## Instructions to follow
Each image should be skipped while the records are restated word for word.

## Materials provided
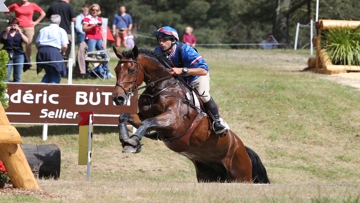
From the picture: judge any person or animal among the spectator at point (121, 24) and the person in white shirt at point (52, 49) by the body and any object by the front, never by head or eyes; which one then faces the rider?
the spectator

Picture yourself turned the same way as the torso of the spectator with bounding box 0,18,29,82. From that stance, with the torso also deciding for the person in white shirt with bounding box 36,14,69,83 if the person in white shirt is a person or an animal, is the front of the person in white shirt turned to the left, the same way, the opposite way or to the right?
the opposite way

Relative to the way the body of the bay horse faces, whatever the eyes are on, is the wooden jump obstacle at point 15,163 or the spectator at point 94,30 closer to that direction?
the wooden jump obstacle

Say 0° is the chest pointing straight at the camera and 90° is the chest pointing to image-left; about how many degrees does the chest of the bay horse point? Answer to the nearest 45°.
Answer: approximately 45°

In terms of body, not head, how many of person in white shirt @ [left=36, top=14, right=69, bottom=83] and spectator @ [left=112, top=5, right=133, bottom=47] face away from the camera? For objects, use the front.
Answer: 1

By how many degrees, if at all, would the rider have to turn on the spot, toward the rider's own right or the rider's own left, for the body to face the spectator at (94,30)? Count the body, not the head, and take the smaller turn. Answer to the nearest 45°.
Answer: approximately 135° to the rider's own right

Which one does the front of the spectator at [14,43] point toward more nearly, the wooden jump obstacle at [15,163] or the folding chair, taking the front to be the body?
the wooden jump obstacle

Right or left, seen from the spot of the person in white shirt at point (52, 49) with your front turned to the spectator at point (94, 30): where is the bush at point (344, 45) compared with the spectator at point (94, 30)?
right

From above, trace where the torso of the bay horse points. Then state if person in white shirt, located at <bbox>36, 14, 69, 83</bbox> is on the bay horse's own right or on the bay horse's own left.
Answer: on the bay horse's own right
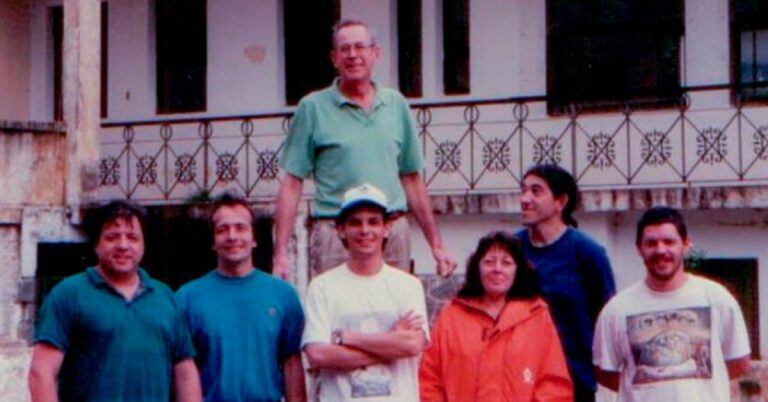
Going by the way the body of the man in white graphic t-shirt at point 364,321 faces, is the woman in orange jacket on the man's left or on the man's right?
on the man's left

## Solution
From the picture: judge any person or animal among the spectator at point (121, 24) and the person in white shirt at point (52, 49) by the body and any object by the front, never by head or eyes; which one then faces the rider?
the spectator

Picture yourself turned the same way as the torso of the spectator with bounding box 0,18,29,82. From that stance, with the torso also deciding for the person in white shirt with bounding box 36,14,69,83 if the person in white shirt is a person or an animal, is the front of the person in white shirt turned to the left, the same way, the opposite way or to the right?
the opposite way

Relative to the way the body of the bay horse faces, whatever the eyes are on, is the wooden jump obstacle at point 15,163 or the spectator at point 94,30 closer to that direction?
the wooden jump obstacle

Say 0° is the chest pointing straight at the camera and 90° is the chest pointing to image-left; about how many degrees does the chest of the bay horse point? Answer to the nearest 45°.
Answer: approximately 45°

In terms of body, not head, how many of person in white shirt @ [left=36, top=14, right=69, bottom=83] and spectator @ [left=112, top=5, right=133, bottom=47] face away from the camera? For objects, use the front.
Answer: 1

By how many degrees, if at all, would the rider have to turn on the spot, toward the rider's own right or the rider's own left, for the body to face the spectator at (94,30)? Count the body, not the head, and take the smaller turn. Answer to the nearest 45°.
Answer: approximately 135° to the rider's own right

Which one does the front of the spectator at [14,43] point toward more nearly, the wooden jump obstacle at [15,163] or the folding chair, taking the front to be the body?
the wooden jump obstacle

Right or left, seen from the spot of the person in white shirt at point (52, 49) with your front turned to the spectator at point (94, 30): where is the bush at point (344, 45) compared with the spectator at point (94, 30)?
right

From above, trace where the torso of the bay horse points. Then state if person in white shirt, located at <bbox>36, 14, 69, 83</bbox> is on the bay horse's own right or on the bay horse's own left.
Answer: on the bay horse's own right
Going by the way the body of the man in white graphic t-shirt at point 364,321 faces, is the woman in orange jacket on the man's left or on the man's right?
on the man's left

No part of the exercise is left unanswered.